Rasanya seperti dia datang hanya untuk mengontrol kami, apa pekerjaannya sudah kami kerjakan? Sampai kembali lagi ke ruanganku sendiri, aku tak menemukannya.
Mungkin hari itu emosiku lebay, sehingga ada "tokoh pahlawan" yang menyampaikan ke bos. Jadilah aku disidang karena mungkin dianggap tak punya empati pada orang yang lemah akalnya.
"Runtuh harga dirimu cuma gara-gara nyapu?" begitu pertanyaan yang diajukan padaku. Harusnya lidah si bos bisa dipakai memotong bumbu mi instan. Tajam.
"Bukan masalah harga diri. Nyapu tidak ada di jobdesc," jawabku. Lupa bahwa ada satu folio daftar kerjaan yang juga tak ada di jobdesc-ku.

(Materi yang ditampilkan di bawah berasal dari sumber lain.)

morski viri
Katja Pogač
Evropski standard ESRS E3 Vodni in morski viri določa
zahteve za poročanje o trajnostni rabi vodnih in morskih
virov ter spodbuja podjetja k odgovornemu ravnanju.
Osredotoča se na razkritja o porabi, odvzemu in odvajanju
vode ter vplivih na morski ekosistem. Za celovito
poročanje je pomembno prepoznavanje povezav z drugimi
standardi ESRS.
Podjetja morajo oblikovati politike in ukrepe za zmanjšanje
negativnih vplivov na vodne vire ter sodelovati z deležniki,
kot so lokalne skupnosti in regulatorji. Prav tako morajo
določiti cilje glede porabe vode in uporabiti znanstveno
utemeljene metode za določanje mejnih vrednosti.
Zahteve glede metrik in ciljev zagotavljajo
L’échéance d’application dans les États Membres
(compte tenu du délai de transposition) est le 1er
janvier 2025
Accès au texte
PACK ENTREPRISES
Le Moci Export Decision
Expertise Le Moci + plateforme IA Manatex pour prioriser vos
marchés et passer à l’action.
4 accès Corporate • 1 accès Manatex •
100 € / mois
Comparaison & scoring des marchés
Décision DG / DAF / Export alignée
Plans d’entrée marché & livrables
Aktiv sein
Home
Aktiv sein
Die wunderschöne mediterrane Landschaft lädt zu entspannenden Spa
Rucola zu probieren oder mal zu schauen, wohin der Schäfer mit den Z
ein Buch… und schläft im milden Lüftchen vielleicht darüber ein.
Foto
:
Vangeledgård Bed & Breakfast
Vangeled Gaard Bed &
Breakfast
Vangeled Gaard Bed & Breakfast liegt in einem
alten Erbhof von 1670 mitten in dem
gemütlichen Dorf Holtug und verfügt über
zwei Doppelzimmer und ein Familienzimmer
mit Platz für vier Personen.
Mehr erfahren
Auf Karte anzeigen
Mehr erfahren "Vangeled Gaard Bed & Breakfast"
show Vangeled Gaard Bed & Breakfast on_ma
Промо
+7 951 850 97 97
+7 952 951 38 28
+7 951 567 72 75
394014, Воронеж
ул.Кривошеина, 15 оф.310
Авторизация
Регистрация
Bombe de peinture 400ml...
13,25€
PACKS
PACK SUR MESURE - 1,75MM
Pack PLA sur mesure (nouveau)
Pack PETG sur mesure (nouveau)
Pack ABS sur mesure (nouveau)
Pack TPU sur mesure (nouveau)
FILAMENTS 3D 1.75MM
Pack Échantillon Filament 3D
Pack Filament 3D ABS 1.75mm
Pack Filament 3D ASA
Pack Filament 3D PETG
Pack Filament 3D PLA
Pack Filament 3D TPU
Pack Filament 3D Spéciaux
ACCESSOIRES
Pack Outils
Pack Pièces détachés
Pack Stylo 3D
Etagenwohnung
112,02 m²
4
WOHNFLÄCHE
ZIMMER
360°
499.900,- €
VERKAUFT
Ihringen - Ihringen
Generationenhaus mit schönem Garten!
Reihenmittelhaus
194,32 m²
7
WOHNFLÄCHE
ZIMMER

Kemudian panjanglah omelan, lengkap dengan ekspresi yang entahlah banget di ruangan itu. Ternyata, karena aku bisa menyapu, harusnya aku menikmati kerja nyapu.
Bukankah bertahun-tahun begitu? Hanya aku yang bisa mengotak-atik rumus excel, makanya aku yang menghitung. Cuma aku di sana yang bisa desain, jadinya aku yang desain ini itu. Karena aku paham kata baku, aku yang bikin surat.
Aku yang familier dengan internet, makanya aku pula yang selama itu jadi operator. Aku yang tahu jenis-jenis kertas, aku yang cari. Makanya, jangan terlalu banyak tahu! Jadilah "lugu" seperti office boy itu.
Sampai lima tahun setelah aku resign, masih ada yang tanya soal aplikasi, laporan keuangan, dll, minta bantuanku menyelesaikan. Aku masih nunggu loh, bos mereka yang menghubungi. Janji deh bakal kubantu!
"Runtuh harga dirimu minta tolong mantan karyawan?"